TASK =>
Every line of the data that contains the string "padding" must be copied.

[[ DATA EXTRACT, beginning ]]

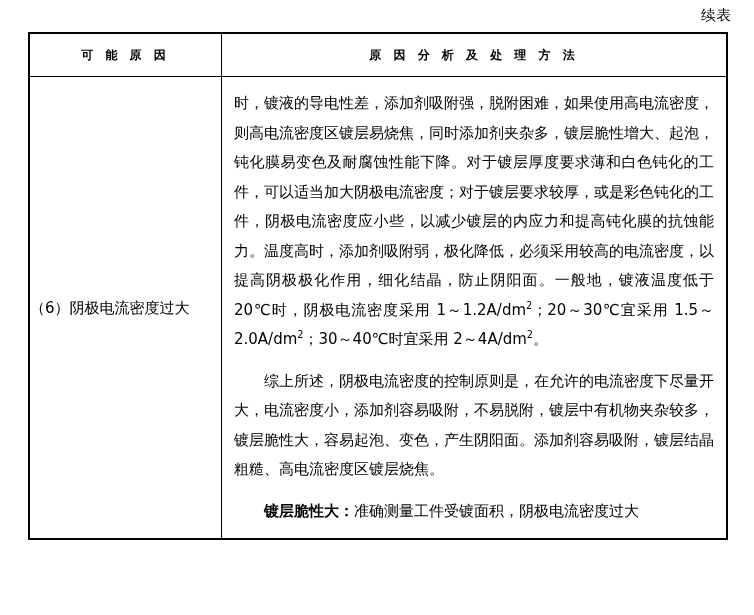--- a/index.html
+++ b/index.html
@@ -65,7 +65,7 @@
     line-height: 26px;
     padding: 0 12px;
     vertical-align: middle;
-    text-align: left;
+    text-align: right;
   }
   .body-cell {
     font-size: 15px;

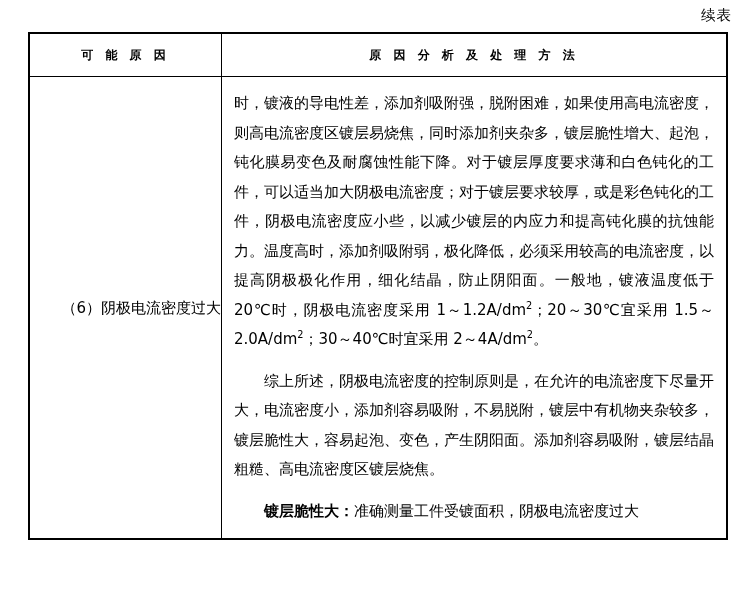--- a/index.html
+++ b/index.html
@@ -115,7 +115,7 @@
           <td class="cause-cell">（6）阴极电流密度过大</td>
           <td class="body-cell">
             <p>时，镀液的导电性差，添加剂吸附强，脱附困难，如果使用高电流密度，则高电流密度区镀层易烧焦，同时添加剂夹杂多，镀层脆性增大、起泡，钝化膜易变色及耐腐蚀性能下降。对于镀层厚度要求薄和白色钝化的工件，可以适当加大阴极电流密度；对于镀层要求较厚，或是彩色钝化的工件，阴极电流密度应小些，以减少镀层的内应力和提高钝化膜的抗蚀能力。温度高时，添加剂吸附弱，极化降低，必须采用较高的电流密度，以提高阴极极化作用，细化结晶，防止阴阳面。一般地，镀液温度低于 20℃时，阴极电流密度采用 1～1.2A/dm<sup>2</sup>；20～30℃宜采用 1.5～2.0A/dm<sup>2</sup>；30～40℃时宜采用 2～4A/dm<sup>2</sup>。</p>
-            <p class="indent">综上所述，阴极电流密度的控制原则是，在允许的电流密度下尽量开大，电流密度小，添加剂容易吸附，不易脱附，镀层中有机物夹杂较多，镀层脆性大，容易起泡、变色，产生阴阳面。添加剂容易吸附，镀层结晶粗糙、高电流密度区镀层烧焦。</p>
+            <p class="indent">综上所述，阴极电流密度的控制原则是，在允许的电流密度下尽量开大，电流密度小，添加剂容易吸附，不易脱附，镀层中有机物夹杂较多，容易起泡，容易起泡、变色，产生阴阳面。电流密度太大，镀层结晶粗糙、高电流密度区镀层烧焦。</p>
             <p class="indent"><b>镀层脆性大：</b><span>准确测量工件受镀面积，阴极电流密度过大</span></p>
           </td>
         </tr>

[[ DATA EXTRACT, end ]]
[[ DATA EXTRACT, beginning ]]

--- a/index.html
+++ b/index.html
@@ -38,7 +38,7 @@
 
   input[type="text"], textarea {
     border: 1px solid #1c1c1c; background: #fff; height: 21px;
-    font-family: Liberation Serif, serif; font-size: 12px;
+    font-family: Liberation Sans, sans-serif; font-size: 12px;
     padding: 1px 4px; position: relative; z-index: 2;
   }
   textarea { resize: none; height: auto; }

[[ DATA EXTRACT, end ]]

RESPONSE =>
     padding: 0 12px;
     padding: 1px 4px; position: relative; z-index: 2;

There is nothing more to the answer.